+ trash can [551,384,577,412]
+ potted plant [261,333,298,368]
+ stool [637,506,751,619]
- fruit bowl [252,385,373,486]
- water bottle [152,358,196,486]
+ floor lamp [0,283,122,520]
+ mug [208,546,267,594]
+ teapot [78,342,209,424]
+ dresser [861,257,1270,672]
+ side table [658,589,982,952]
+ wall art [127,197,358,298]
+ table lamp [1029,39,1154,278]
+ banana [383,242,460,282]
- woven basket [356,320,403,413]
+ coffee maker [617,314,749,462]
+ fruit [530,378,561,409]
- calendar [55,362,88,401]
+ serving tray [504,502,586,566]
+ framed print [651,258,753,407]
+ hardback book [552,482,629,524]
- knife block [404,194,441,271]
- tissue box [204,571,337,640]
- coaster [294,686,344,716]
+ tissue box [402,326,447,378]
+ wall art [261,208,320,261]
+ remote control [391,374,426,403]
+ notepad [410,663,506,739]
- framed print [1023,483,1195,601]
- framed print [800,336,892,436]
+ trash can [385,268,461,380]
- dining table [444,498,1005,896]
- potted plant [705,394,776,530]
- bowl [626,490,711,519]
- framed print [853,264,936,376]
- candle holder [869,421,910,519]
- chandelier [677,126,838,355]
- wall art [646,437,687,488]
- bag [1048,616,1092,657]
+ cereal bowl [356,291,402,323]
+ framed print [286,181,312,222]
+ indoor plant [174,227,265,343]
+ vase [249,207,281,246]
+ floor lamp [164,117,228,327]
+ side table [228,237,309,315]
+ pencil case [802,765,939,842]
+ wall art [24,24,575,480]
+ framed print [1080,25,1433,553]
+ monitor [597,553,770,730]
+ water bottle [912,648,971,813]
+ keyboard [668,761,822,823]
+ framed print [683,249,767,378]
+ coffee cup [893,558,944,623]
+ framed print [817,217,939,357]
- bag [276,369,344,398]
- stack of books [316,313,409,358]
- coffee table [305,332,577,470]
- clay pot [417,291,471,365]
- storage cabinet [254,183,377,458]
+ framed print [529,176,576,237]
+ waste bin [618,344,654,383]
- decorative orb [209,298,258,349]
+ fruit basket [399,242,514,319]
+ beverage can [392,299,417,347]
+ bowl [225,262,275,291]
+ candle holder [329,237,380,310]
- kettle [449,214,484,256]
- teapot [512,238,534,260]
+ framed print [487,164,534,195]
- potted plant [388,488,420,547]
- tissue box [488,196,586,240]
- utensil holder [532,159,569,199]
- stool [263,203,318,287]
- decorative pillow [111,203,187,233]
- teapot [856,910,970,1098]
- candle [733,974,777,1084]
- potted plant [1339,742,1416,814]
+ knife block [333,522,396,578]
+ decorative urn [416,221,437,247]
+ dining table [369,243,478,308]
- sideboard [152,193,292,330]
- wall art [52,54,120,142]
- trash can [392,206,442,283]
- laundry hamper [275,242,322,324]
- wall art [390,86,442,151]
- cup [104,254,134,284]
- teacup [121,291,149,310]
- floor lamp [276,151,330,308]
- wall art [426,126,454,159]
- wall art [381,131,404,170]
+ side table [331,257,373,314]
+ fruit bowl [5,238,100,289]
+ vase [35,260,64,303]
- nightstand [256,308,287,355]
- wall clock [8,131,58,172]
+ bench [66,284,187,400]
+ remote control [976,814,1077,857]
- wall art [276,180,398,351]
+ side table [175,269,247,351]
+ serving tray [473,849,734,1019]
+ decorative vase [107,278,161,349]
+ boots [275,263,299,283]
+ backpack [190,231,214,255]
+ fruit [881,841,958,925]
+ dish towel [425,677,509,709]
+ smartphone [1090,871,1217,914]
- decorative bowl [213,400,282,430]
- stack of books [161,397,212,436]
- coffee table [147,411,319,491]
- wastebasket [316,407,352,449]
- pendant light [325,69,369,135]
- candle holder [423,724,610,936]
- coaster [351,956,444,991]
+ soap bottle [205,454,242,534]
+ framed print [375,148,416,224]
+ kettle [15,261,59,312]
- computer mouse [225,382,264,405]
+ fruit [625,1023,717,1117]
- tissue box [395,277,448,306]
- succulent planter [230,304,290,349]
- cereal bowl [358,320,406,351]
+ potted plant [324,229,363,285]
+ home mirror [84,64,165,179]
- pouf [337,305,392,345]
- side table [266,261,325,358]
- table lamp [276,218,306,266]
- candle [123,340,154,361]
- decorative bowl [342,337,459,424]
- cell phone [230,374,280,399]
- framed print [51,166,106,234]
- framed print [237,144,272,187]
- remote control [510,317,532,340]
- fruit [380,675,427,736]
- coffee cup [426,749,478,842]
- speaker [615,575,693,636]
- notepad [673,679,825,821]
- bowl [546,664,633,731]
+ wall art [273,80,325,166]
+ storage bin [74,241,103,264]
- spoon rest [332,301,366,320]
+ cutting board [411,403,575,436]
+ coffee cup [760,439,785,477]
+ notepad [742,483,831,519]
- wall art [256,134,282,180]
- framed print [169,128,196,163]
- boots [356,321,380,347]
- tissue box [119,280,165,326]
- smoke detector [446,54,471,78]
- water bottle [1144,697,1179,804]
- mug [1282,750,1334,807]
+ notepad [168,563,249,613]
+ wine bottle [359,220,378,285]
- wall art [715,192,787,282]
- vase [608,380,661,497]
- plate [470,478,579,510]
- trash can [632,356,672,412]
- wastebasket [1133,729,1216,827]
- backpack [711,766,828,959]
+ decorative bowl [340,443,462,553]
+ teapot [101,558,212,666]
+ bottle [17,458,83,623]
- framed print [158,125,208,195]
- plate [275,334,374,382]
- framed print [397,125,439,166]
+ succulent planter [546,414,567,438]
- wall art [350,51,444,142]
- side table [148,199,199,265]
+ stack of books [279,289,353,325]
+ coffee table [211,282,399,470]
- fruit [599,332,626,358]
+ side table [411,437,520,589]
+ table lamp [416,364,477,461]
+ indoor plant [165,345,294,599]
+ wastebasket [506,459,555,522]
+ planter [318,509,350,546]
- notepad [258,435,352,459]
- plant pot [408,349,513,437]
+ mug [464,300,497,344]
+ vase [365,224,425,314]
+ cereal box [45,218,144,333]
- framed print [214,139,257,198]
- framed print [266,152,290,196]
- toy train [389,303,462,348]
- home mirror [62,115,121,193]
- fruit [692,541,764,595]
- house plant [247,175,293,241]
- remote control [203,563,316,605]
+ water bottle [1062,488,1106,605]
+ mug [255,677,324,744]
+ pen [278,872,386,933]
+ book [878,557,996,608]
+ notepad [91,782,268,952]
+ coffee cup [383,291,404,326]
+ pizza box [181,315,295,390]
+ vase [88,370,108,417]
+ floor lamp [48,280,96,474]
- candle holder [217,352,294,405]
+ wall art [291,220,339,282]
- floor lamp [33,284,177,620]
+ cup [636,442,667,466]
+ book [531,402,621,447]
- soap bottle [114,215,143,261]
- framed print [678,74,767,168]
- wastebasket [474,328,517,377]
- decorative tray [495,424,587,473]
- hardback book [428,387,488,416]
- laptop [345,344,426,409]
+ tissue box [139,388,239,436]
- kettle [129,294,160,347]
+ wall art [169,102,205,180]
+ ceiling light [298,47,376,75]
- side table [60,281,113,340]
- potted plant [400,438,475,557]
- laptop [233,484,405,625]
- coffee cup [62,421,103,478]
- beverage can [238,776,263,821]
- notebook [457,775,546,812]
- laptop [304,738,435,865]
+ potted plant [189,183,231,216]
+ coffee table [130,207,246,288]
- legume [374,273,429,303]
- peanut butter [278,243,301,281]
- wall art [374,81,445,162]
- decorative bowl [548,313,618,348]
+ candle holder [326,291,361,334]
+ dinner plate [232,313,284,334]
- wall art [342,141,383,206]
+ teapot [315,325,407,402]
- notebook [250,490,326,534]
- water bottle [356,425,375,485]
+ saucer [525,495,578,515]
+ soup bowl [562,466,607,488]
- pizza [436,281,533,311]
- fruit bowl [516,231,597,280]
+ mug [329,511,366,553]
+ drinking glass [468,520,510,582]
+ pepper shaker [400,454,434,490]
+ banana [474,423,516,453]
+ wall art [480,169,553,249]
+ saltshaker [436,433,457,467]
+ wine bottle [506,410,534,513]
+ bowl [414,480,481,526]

****************************************

**WHAT YOU HAVE TO DO**. In the listing above, find the line containing "- home mirror [62,115,121,193]" and the line containing "- laptop [233,484,405,625]", then retype both and every line between them exactly, with nothing else.

**TASK OUTPUT**.
- home mirror [62,115,121,193]
- fruit [692,541,764,595]
- house plant [247,175,293,241]
- remote control [203,563,316,605]
+ water bottle [1062,488,1106,605]
+ mug [255,677,324,744]
+ pen [278,872,386,933]
+ book [878,557,996,608]
+ notepad [91,782,268,952]
+ coffee cup [383,291,404,326]
+ pizza box [181,315,295,390]
+ vase [88,370,108,417]
+ floor lamp [48,280,96,474]
- candle holder [217,352,294,405]
+ wall art [291,220,339,282]
- floor lamp [33,284,177,620]
+ cup [636,442,667,466]
+ book [531,402,621,447]
- soap bottle [114,215,143,261]
- framed print [678,74,767,168]
- wastebasket [474,328,517,377]
- decorative tray [495,424,587,473]
- hardback book [428,387,488,416]
- laptop [345,344,426,409]
+ tissue box [139,388,239,436]
- kettle [129,294,160,347]
+ wall art [169,102,205,180]
+ ceiling light [298,47,376,75]
- side table [60,281,113,340]
- potted plant [400,438,475,557]
- laptop [233,484,405,625]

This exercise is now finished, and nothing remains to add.